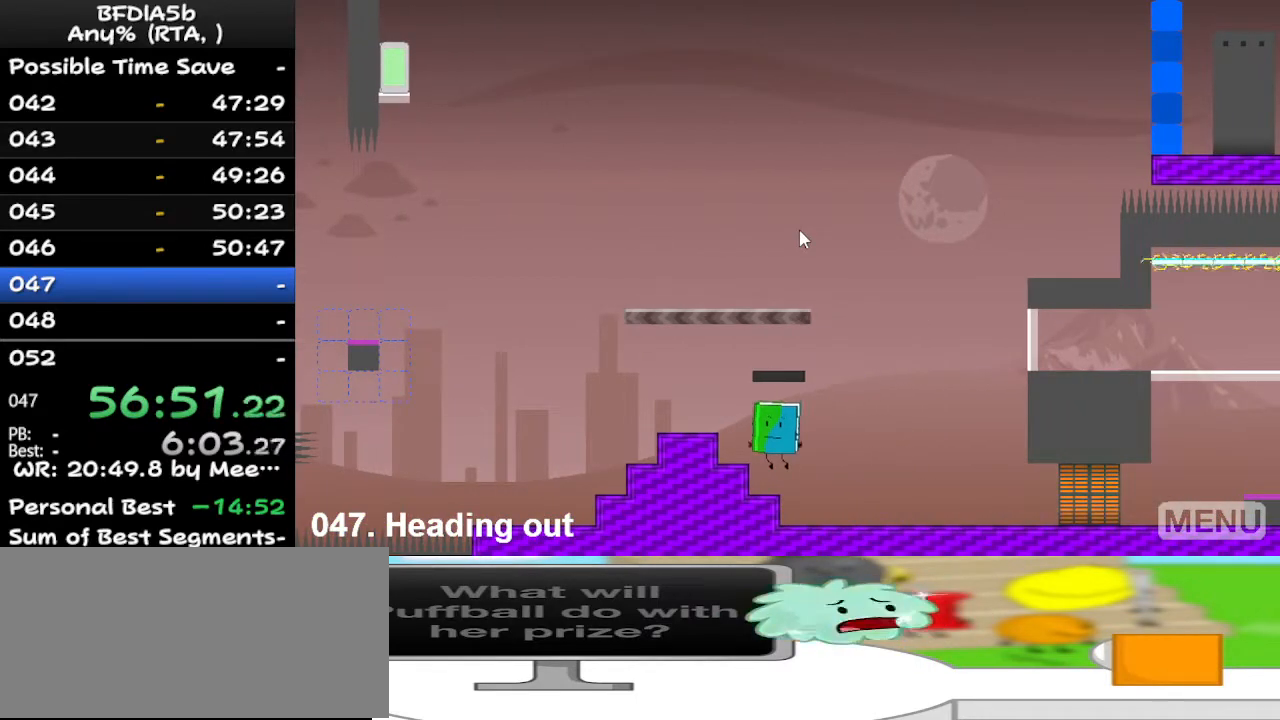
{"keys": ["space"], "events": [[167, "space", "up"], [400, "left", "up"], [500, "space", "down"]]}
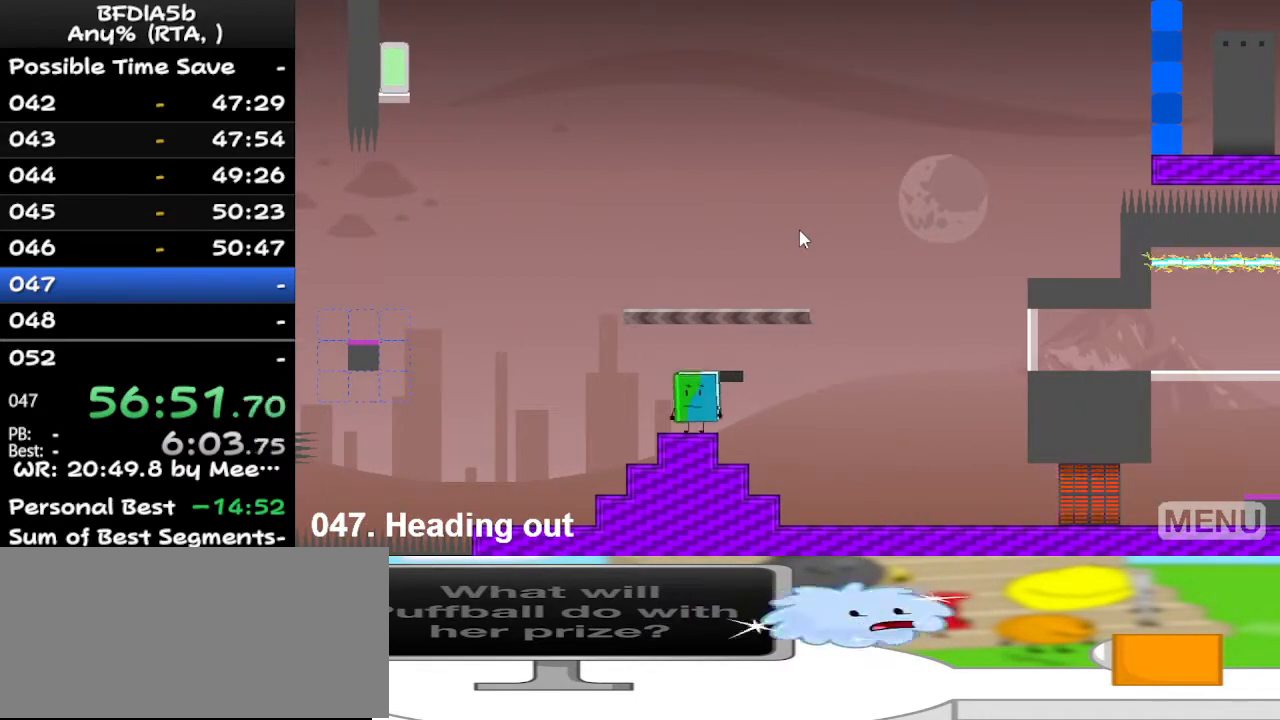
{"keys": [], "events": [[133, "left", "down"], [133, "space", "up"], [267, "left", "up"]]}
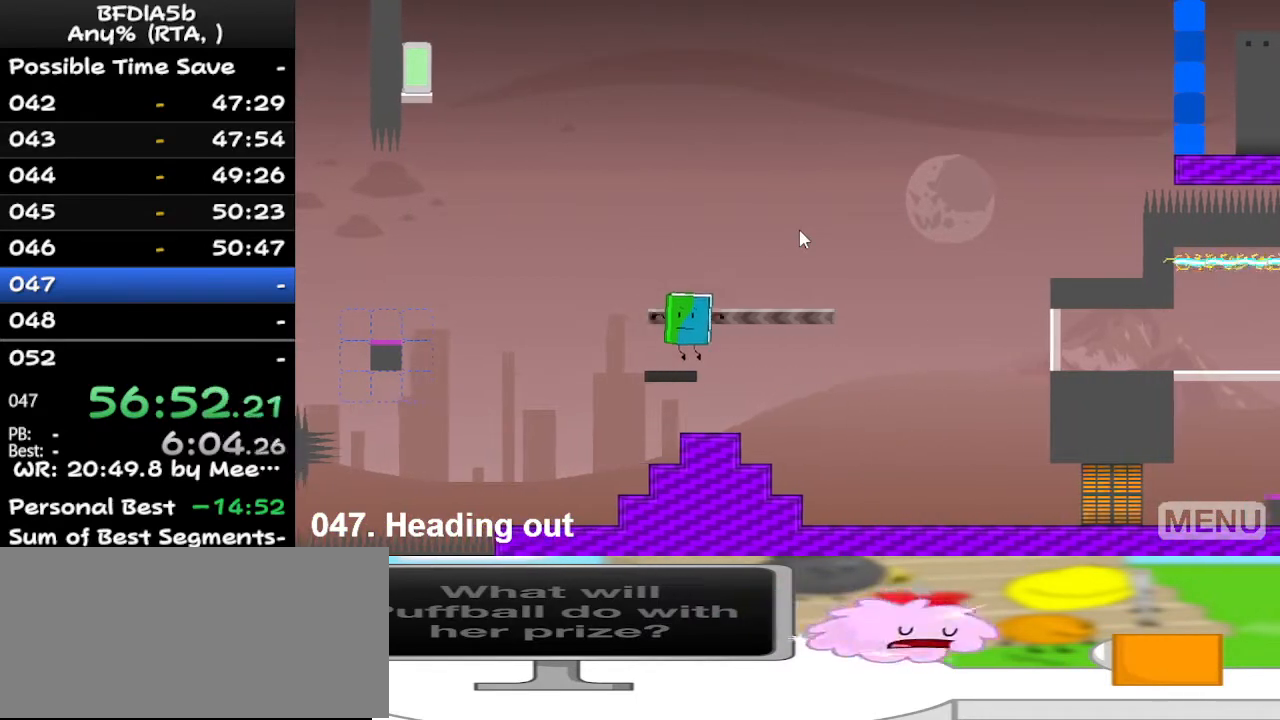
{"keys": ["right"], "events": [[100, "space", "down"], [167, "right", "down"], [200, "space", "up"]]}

================================

HOW TO COMPLETE THIS TASK
The data above is to be printed exactly, all of it, except for the pictures.

YOUR SOLUTION
{"keys": ["space"], "events": [[167, "space", "up"], [400, "left", "up"], [500, "space", "down"]]}
{"keys": [], "events": [[133, "left", "down"], [133, "space", "up"], [267, "left", "up"]]}
{"keys": ["right"], "events": [[100, "space", "down"], [167, "right", "down"], [200, "space", "up"]]}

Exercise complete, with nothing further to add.